Requirement: Your task is to extract the lines from the one holding "middle tip: (541, 368)" through the end of the material. Set them down exactly and add nothing.

Records for this task:
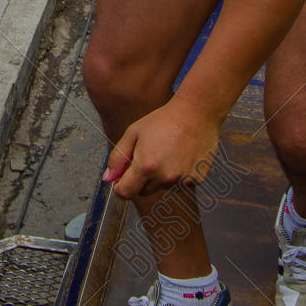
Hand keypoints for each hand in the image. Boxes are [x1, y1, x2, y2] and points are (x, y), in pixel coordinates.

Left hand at [102, 99, 221, 200]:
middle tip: (149, 156)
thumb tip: (108, 178)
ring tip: (168, 152)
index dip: (120, 187)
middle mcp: (164, 177)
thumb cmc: (164, 119)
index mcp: (146, 166)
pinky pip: (181, 183)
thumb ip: (118, 157)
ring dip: (161, 176)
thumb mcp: (134, 133)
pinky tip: (182, 155)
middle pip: (144, 191)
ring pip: (163, 187)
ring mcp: (182, 179)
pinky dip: (179, 174)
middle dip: (141, 179)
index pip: (125, 192)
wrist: (196, 112)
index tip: (122, 179)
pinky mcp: (197, 178)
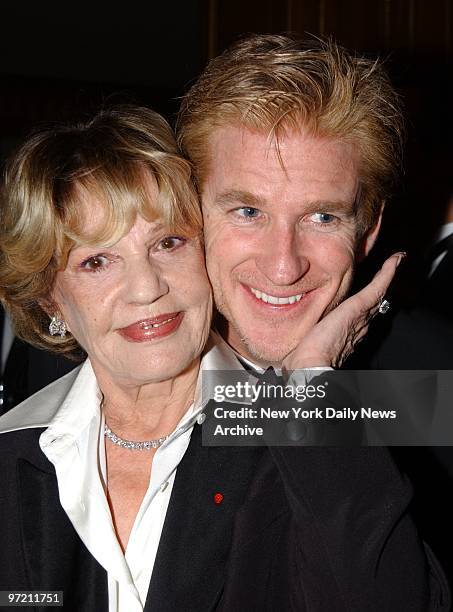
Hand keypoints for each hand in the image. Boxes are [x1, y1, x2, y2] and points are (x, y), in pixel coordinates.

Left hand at [282, 252, 404, 370]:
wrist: (311, 364)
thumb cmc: (305, 359)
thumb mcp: (306, 340)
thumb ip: (305, 335)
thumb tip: (291, 343)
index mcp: (347, 332)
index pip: (360, 313)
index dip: (368, 301)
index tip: (370, 289)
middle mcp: (360, 324)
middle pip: (375, 302)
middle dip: (384, 285)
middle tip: (393, 267)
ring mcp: (362, 315)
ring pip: (380, 291)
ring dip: (390, 275)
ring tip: (397, 260)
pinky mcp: (360, 307)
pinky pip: (379, 286)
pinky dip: (388, 272)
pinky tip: (396, 259)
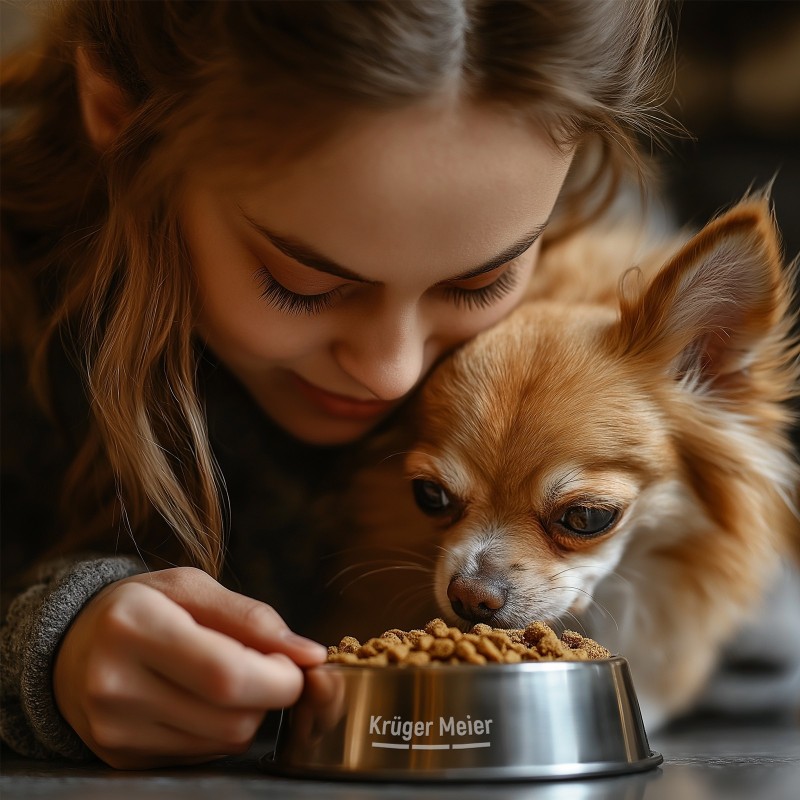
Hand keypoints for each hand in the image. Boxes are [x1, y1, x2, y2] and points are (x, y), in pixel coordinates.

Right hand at [53, 567, 326, 768]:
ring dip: (249, 712)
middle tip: (268, 665)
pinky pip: (203, 754)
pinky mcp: (121, 759)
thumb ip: (253, 617)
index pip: (226, 673)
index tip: (297, 661)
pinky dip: (220, 729)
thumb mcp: (192, 587)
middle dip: (271, 694)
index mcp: (134, 626)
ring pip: (225, 741)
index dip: (279, 676)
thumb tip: (309, 654)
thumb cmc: (144, 606)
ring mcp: (115, 730)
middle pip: (232, 717)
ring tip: (231, 678)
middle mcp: (116, 684)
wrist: (73, 646)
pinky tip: (202, 700)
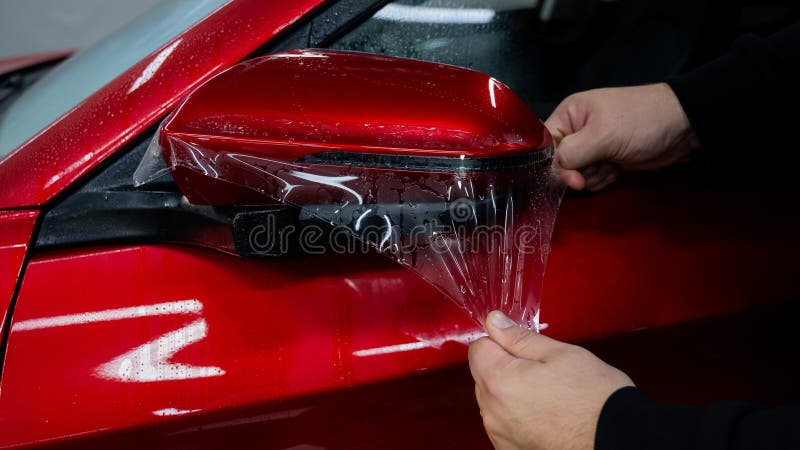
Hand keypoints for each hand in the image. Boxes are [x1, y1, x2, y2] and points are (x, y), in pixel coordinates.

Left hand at [468, 311, 633, 449]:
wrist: (618, 439)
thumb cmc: (595, 400)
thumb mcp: (559, 353)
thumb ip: (519, 337)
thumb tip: (495, 323)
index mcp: (500, 381)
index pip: (478, 348)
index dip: (500, 340)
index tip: (519, 343)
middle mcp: (493, 412)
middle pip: (483, 375)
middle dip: (505, 366)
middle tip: (541, 368)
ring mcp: (501, 434)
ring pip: (494, 400)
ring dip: (511, 392)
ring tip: (548, 393)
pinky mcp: (511, 449)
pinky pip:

Output of the task:
middle tip: (541, 368)
ring mcp: (501, 434)
ring pip: (494, 400)
ring dip: (511, 392)
ring tip: (548, 393)
pinky mcp: (511, 449)
pinky pip:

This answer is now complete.